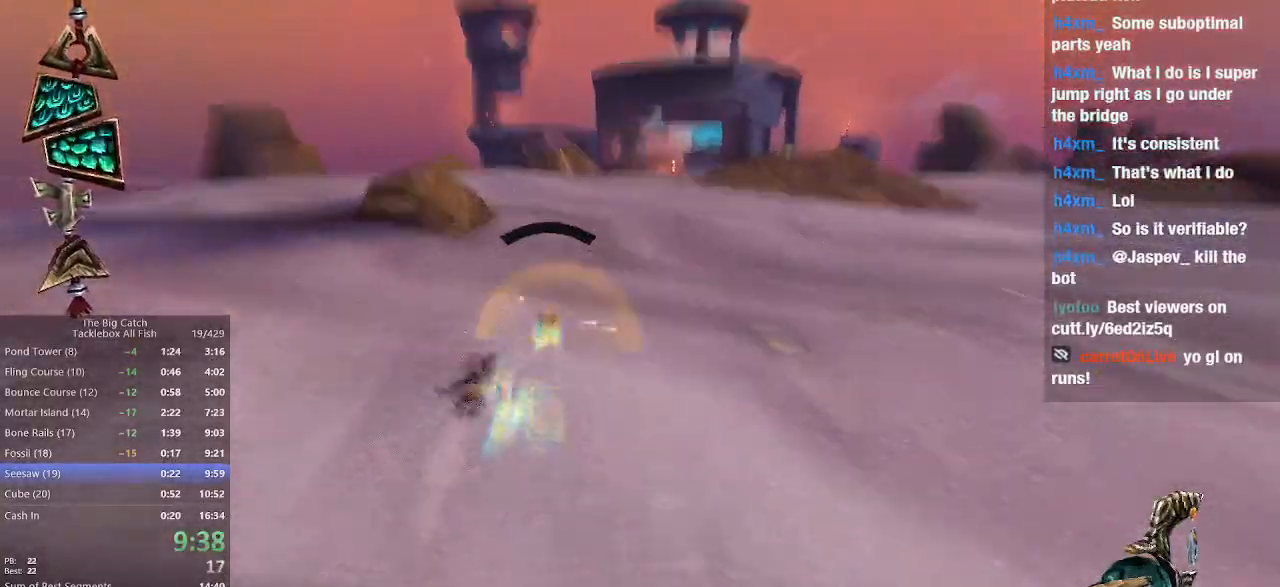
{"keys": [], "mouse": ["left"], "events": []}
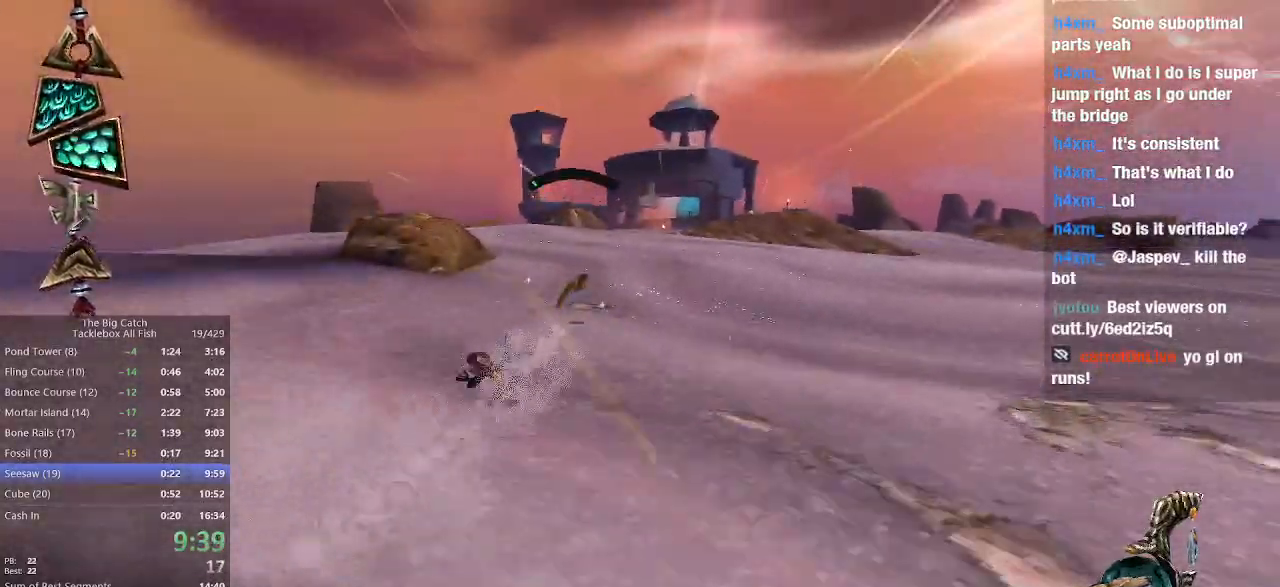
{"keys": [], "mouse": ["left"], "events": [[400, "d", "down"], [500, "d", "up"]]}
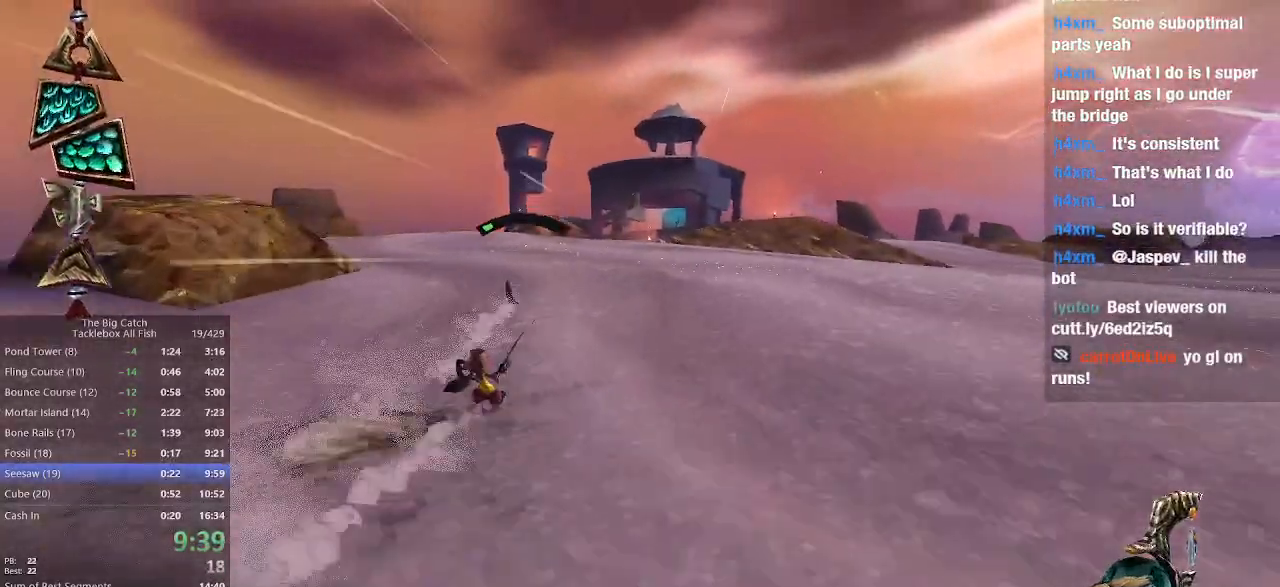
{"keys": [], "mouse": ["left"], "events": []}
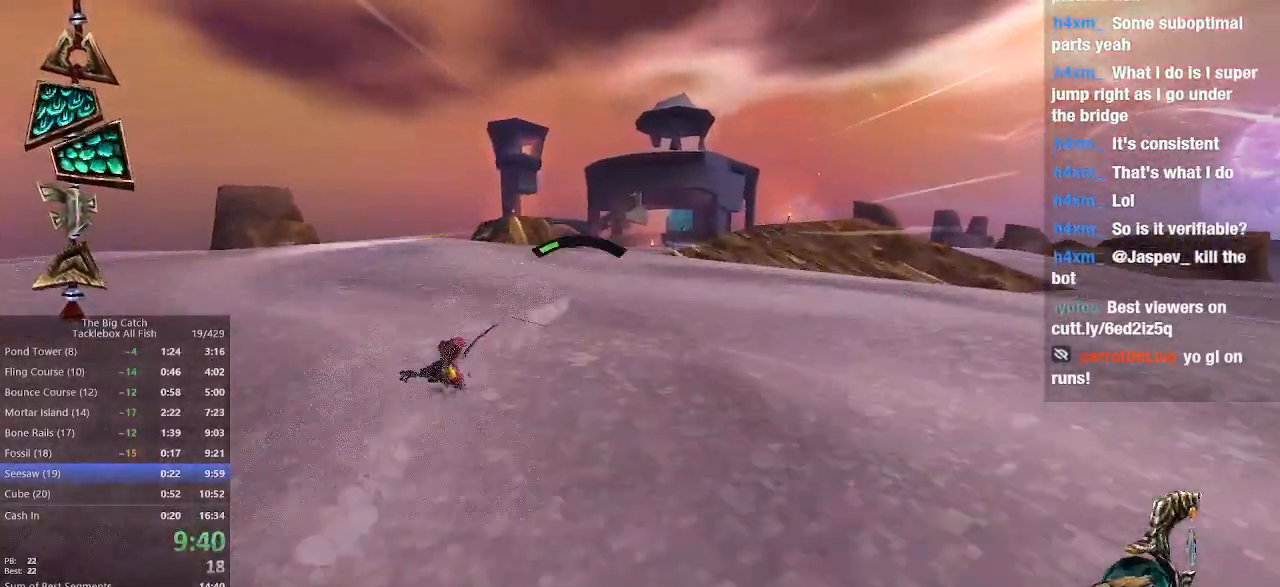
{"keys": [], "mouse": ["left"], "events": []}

— AIM OF THE EXERCISE —
Transcribe the listing above verbatim. Omit the pictures.

— RESPONSE TO THE EXERCISE —
{"keys": [], "mouse": ["left"], "events": []}
{"keys": [], "mouse": ["left"], "events": [[400, "d", "down"], [500, "d", "up"]]}
{"keys": [], "mouse": ["left"], "events": []}
{"keys": [], "mouse": ["left"], "events": []}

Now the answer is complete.